これらは会社の信用や価値を著しく低下させる恐れがあるため、セキュリティシステムを導入するなどの対策が必要です。
電子取引の需要が高まっている理由
近年、インターネットの普及やITの進化により電子取引を利用するケースが増えていますが、
それ以外にも電子取引の需要を高めているとされる理由が以下の2つです。
電子取引の保安要件
電子帳簿保存法を導入するにあたり、管理・保存のしやすさなどから電子取引の需要が高まることが予想されます。
まだ自社では本腰を入れて取り組んでいないという場合でも、取引先やクライアントから電子データによるやり取りを
お願いされるケースもあるかもしれません。
電子取引による電子データの保存は、真実性・可視性を確保するために要件が細かく定められていますが、
今回の改正によって緩和された部分もあるため、急ピッチで電子取引にシフトする企業も増えるのではないでしょうか。
電子システムを通じて、自社の不足分を補う
国内企業のDX推進が叫ばれる今、電子システムの導入といった社内のIT化、DX化が急速に進んでいます。
電子システムなどの導入によって業務を効率化、簡素化しようという動きは増えており、
例えば帳票ツール等を利用して紙の帳票を電子化するといった取り組みを進めている企業も増えてきています。

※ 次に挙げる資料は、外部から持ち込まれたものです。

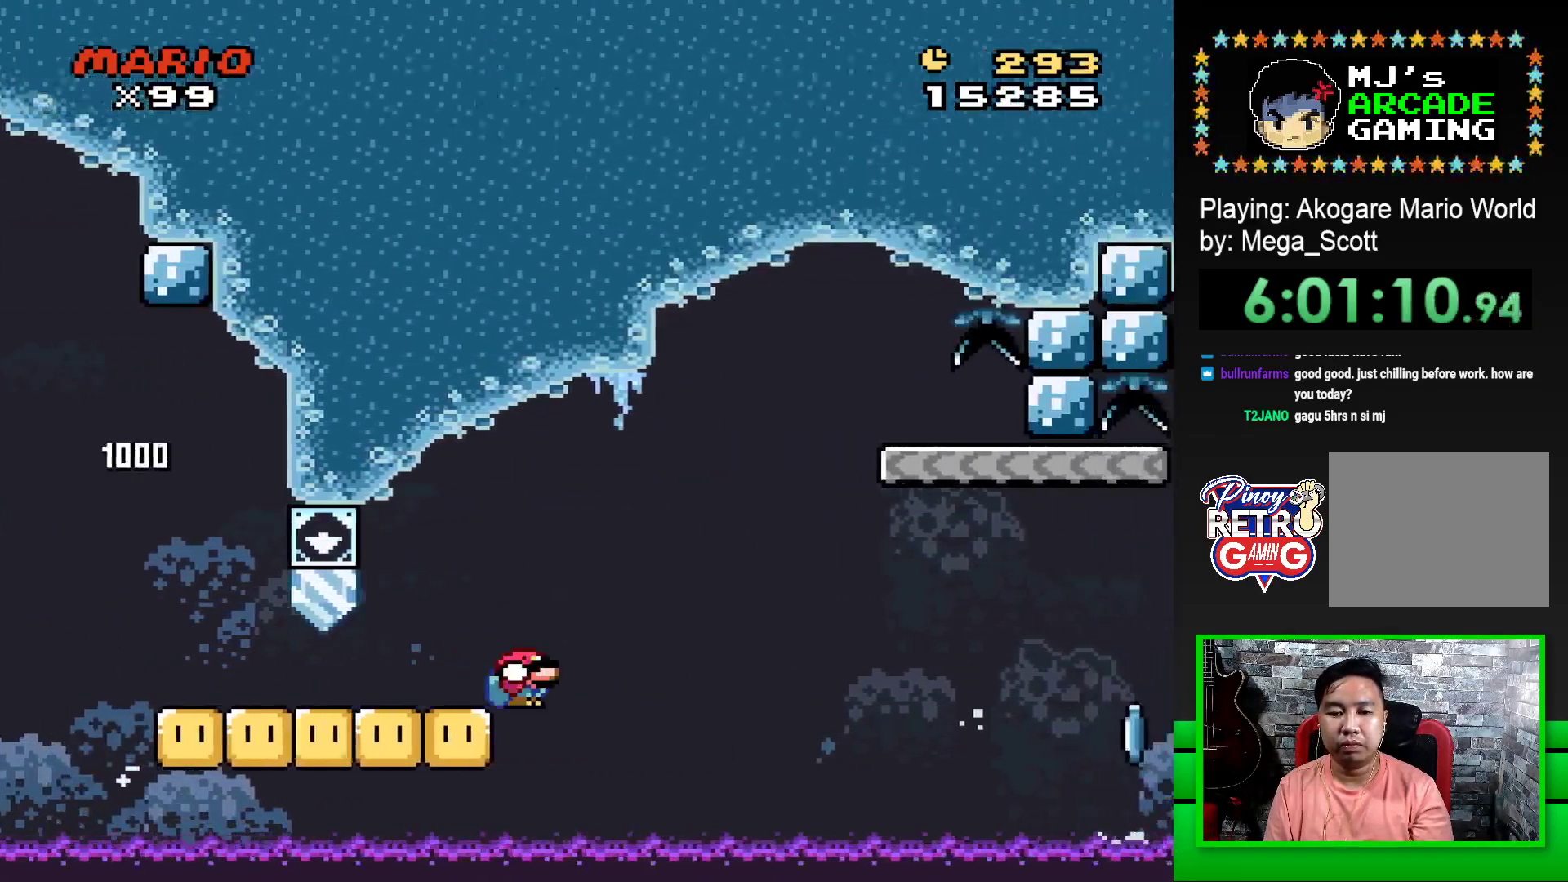
{"buttons": ["SQUARE"], "events": [[433, "DPAD_DOWN", "up"], [483, "CROSS", "up"]]}
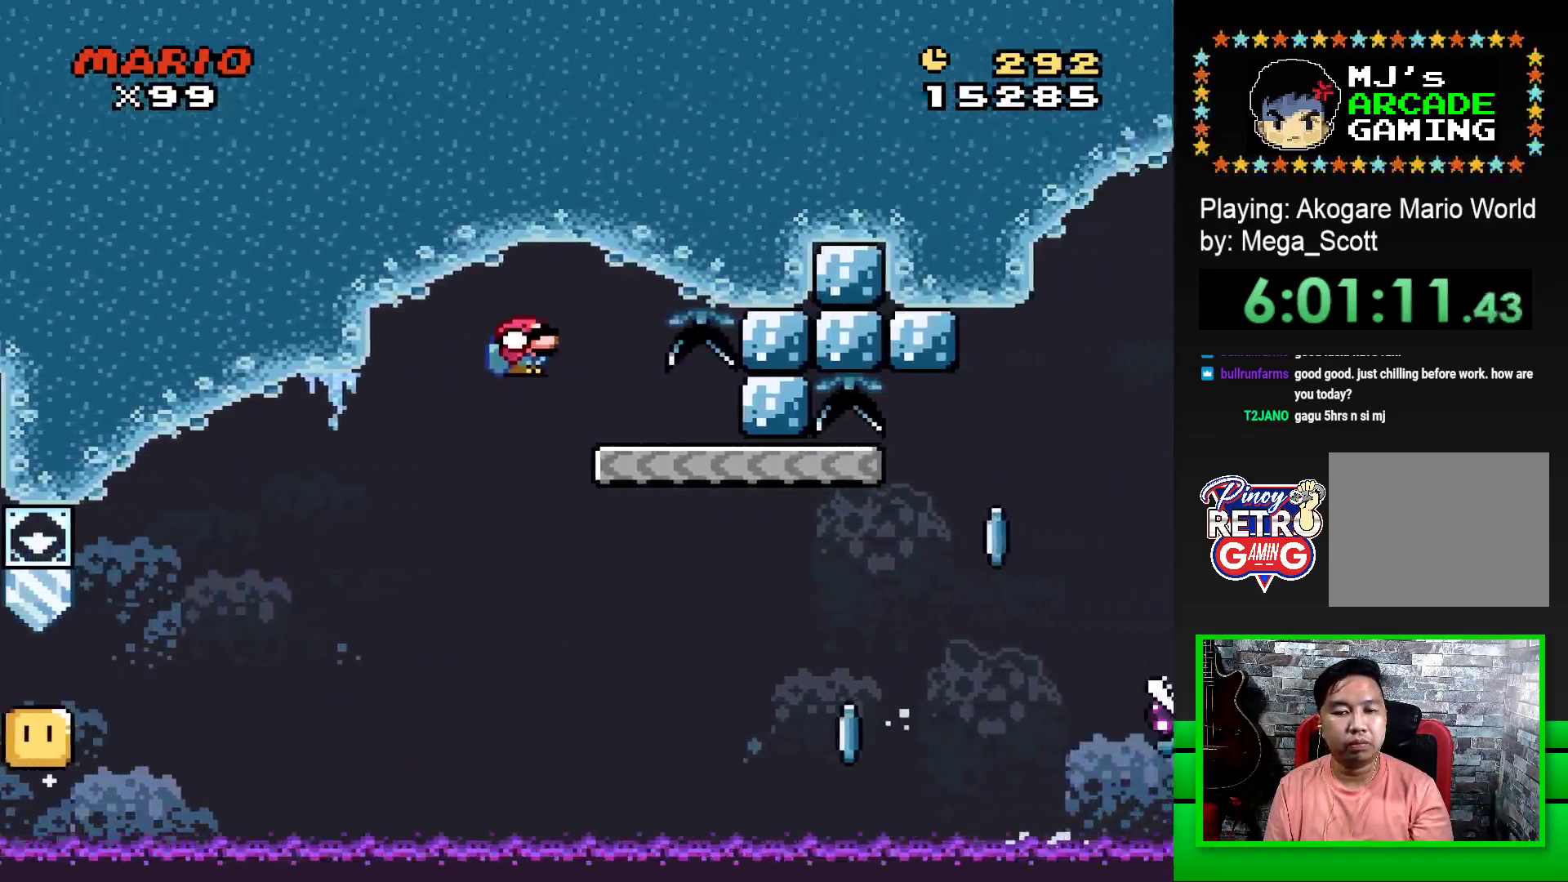
{"buttons": ["SQUARE", "DPAD_RIGHT"], "events": [[100, "DPAD_LEFT", "down"], [300, "DPAD_LEFT", "up"], [450, "DPAD_RIGHT", "down"]]}
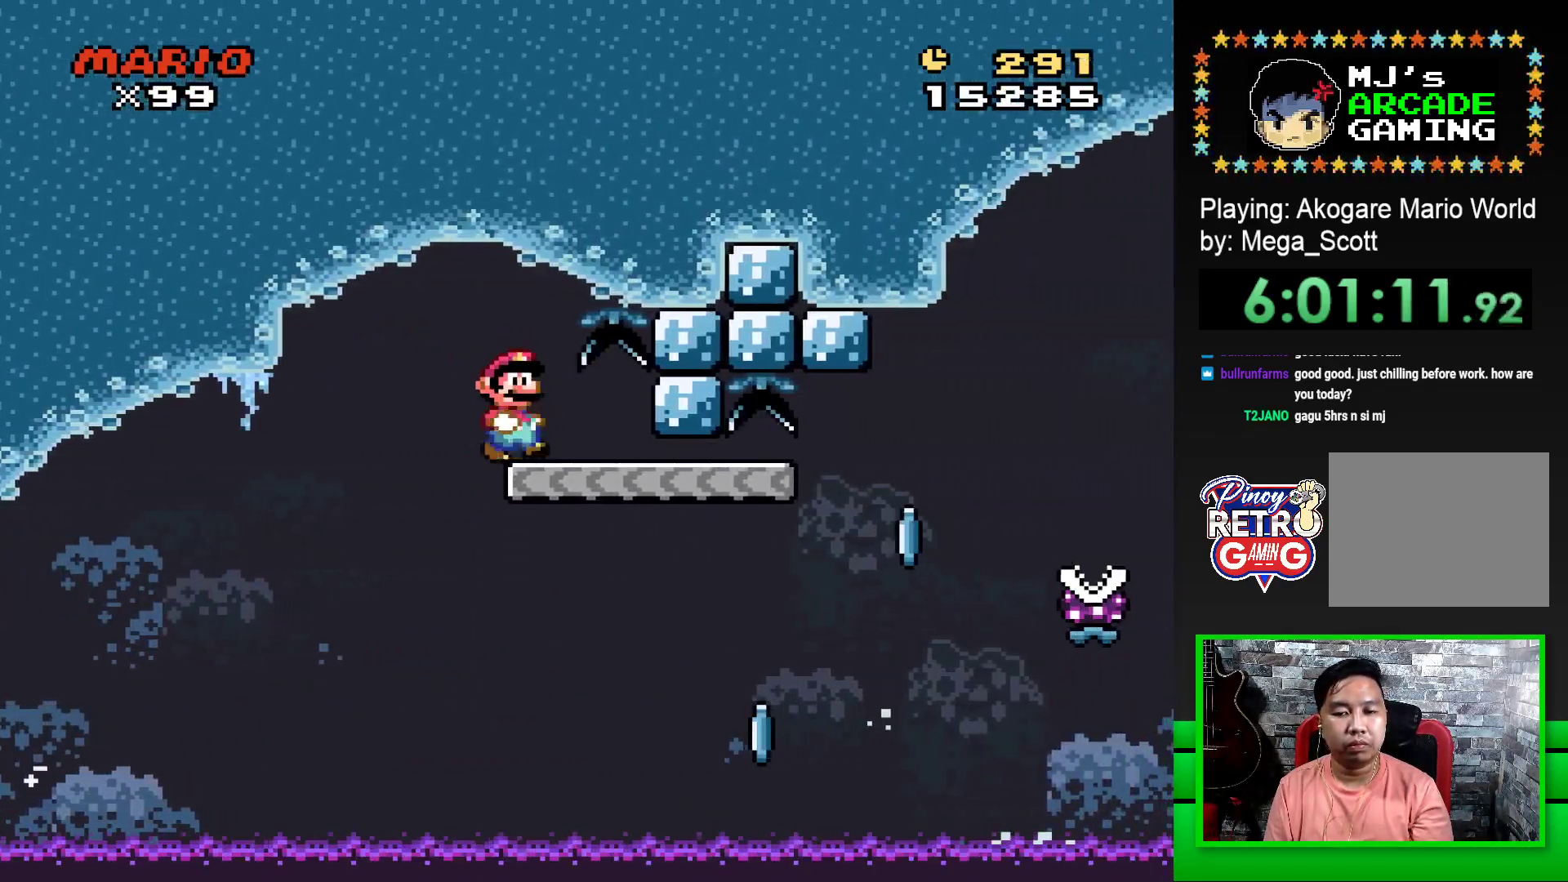
{"buttons": ["SQUARE", "DPAD_RIGHT"], "events": []}
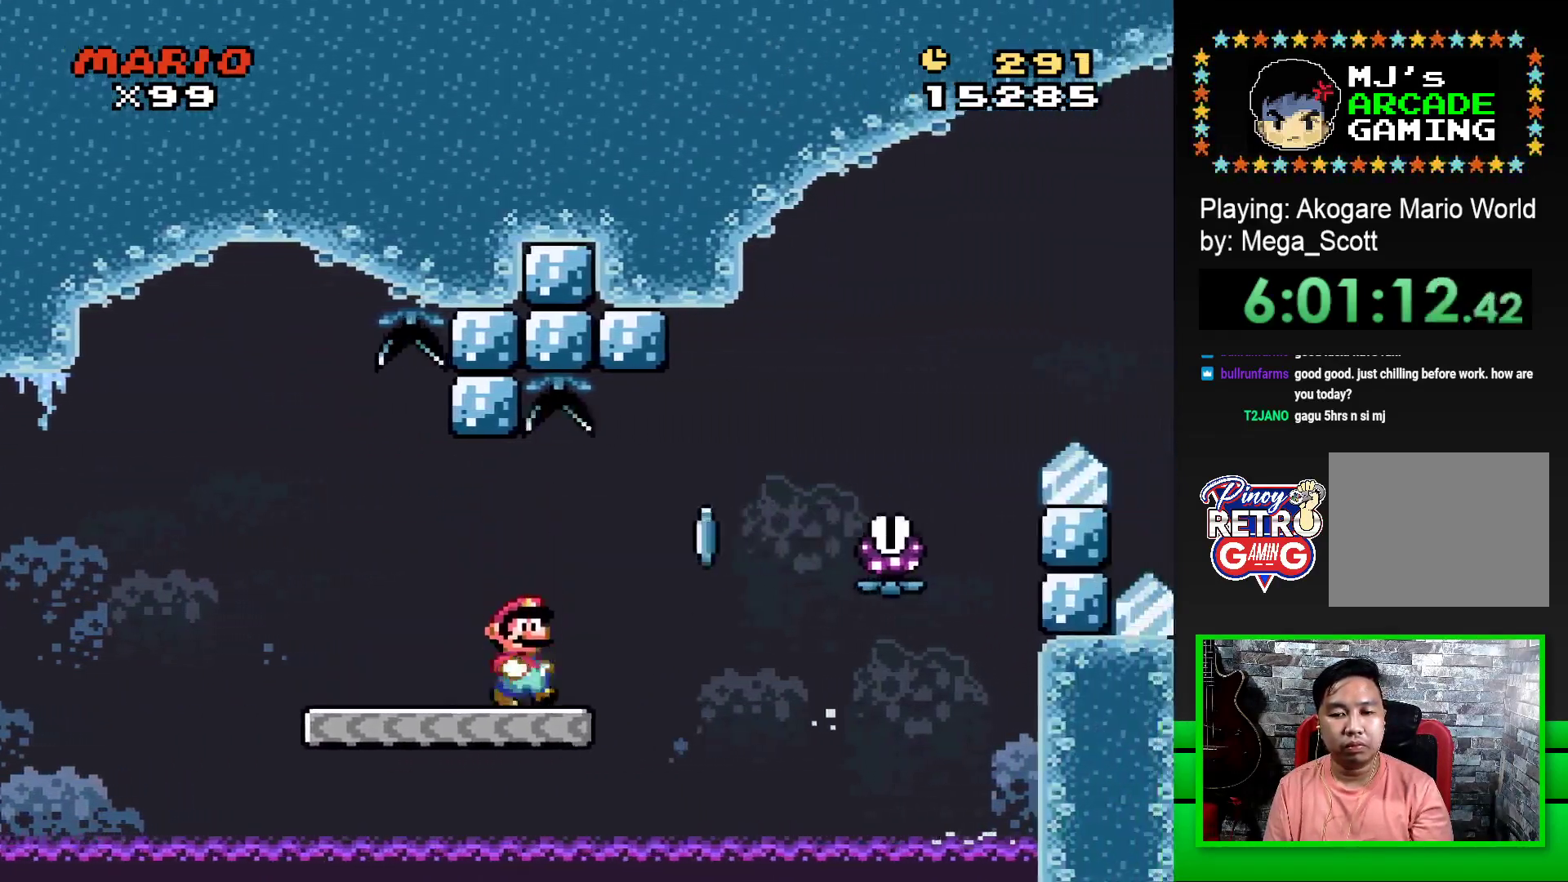
{"buttons": ["SQUARE", "R1", "DPAD_LEFT"], "events": [[17, "R1", "down"], [383, "DPAD_RIGHT", "up"], [450, "DPAD_LEFT", "down"]]}
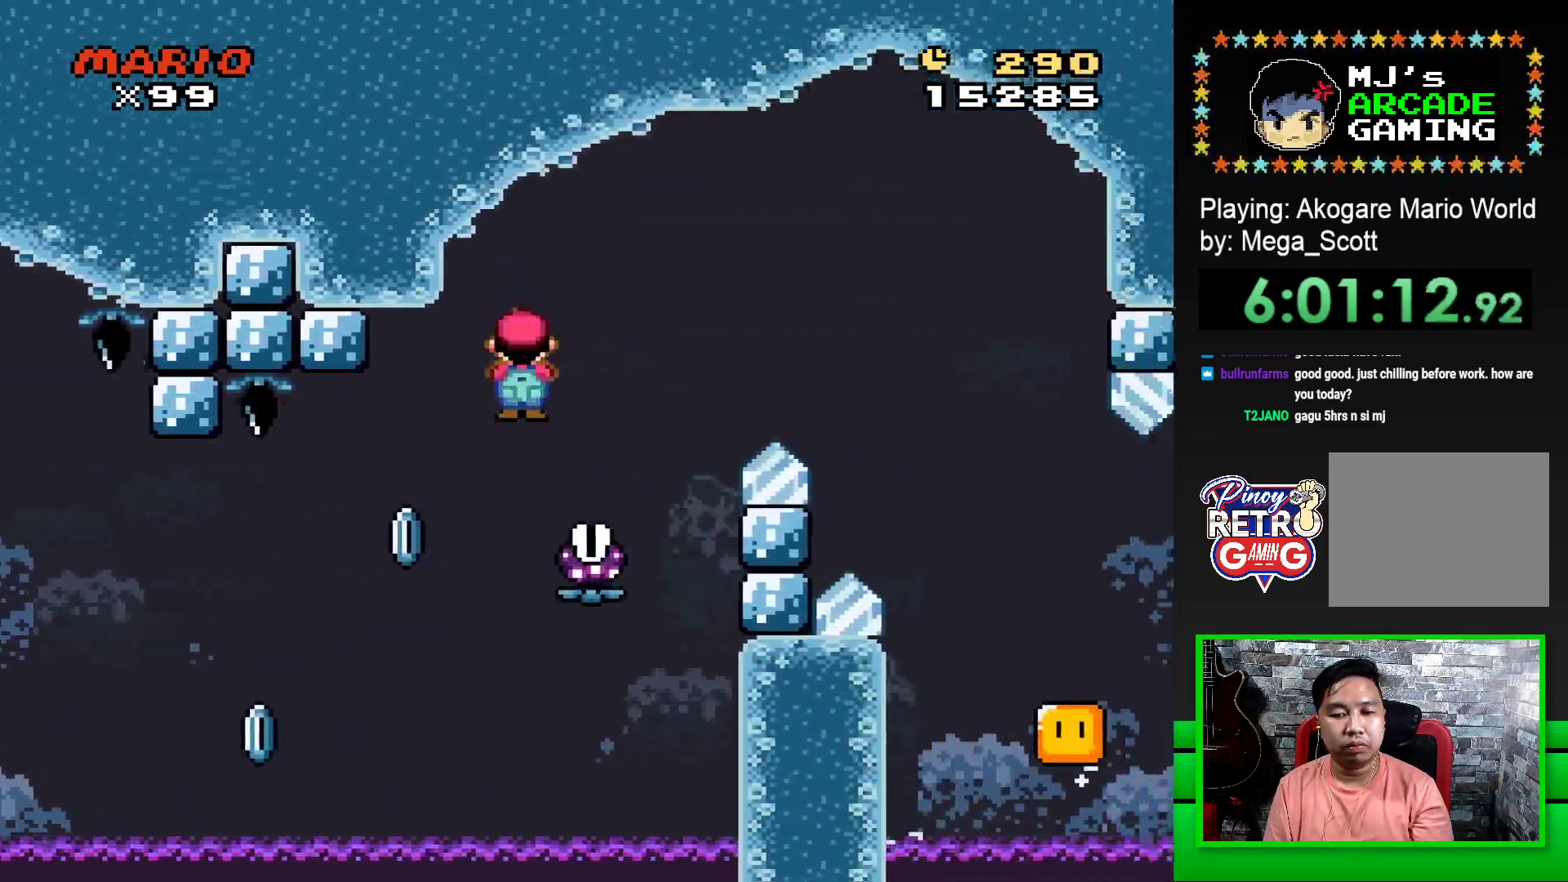
{"buttons": ["SQUARE", "R1", "DPAD_RIGHT"], "events": [[67, "DPAD_LEFT", "up"], [133, "DPAD_RIGHT", "down"]]}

ただ、電子帳票に移行したくても、これまで使っていた紙の帳票が複雑すぎたり、量が膨大だったりして、電子化出来ないという現場の声も多く聞こえてきます。
JBアドバンスト・テクノロジーの『PrintPro 2.0』は、業務部門のスタッフでも手軽に素早く帳票設計ができるツールです。
今までの帳票をそのまま電子化したい、というニーズを持つ方は、無料体験版もあるので、一度試してみることをおすすめします。
まとめ
2022年1月に改正される電子帳簿保存法により、企業の電子化への取り組みはますます勢いを増すでしょう。
国税関係帳簿書類について、今回の法改正で緩和される部分もありますが、
その分罰則も強化されています。混乱を避けるための宥恕期間が設けられているため、
その間にきちんと社内整備を進めて対応できるようにすることが大切です。